● **Dataset records**
• • • •

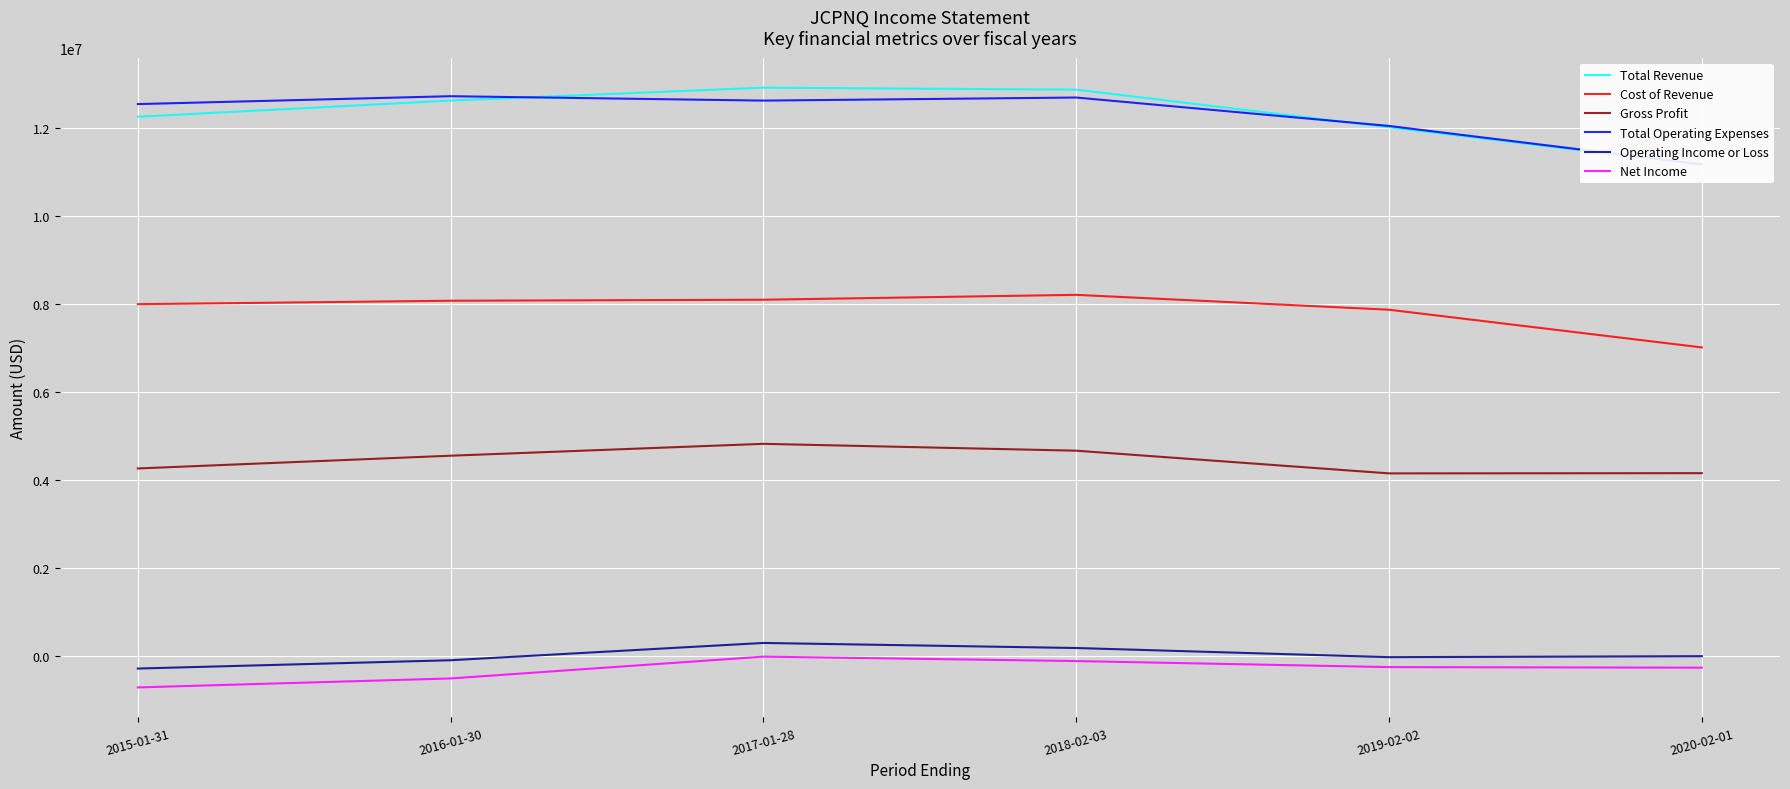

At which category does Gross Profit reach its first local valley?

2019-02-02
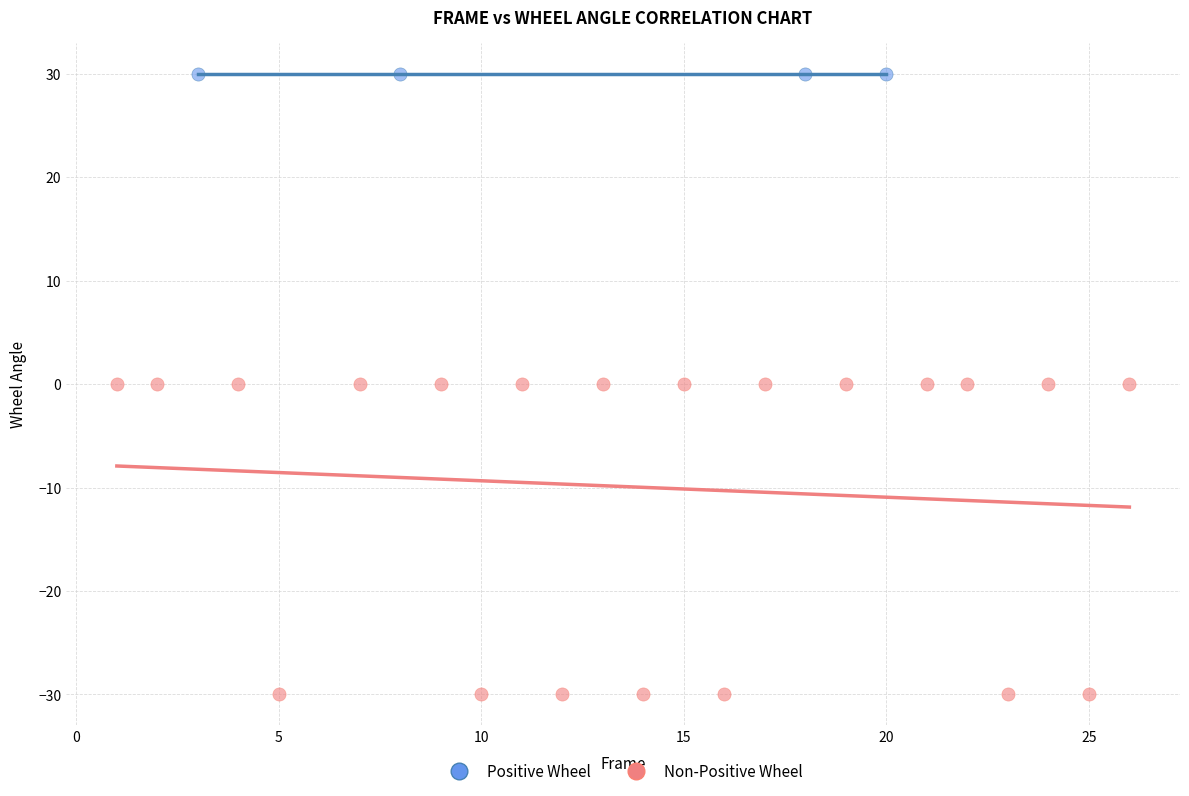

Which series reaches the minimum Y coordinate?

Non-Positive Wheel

• • • •

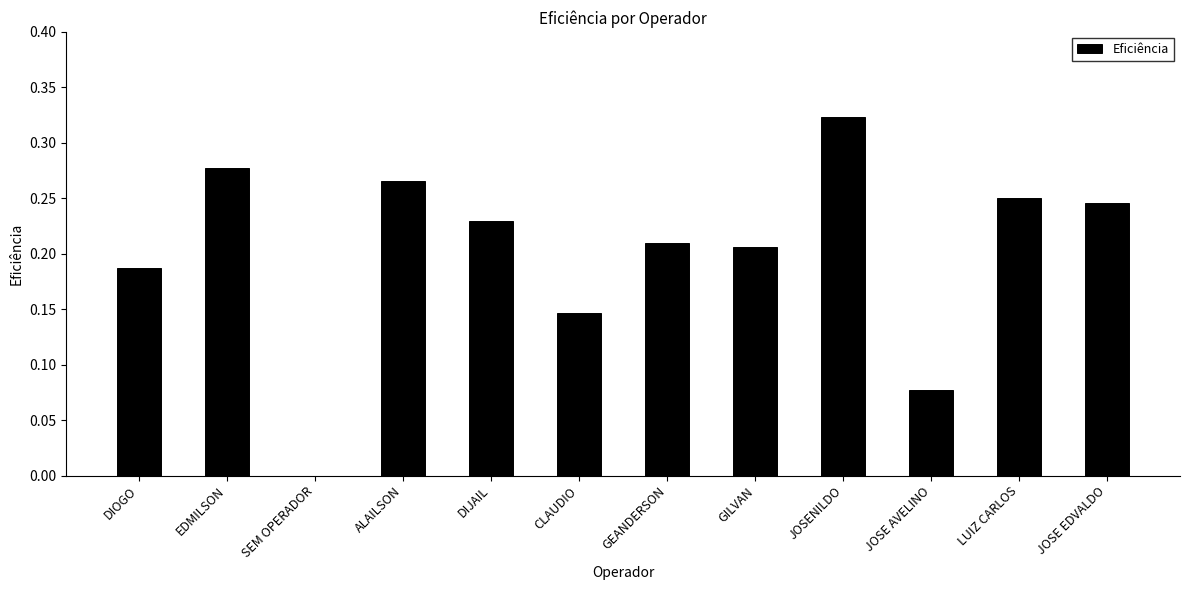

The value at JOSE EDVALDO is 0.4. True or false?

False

• • • •

Turn the lines from the line with "At which category" up to and including the line with "Which series reaches" into a numbered list. Skip blank lines and leave out the pictures.

1. At which category does Gross Profit reach its first local valley?
2. 2019-02-02
3. Which series reaches the minimum Y coordinate?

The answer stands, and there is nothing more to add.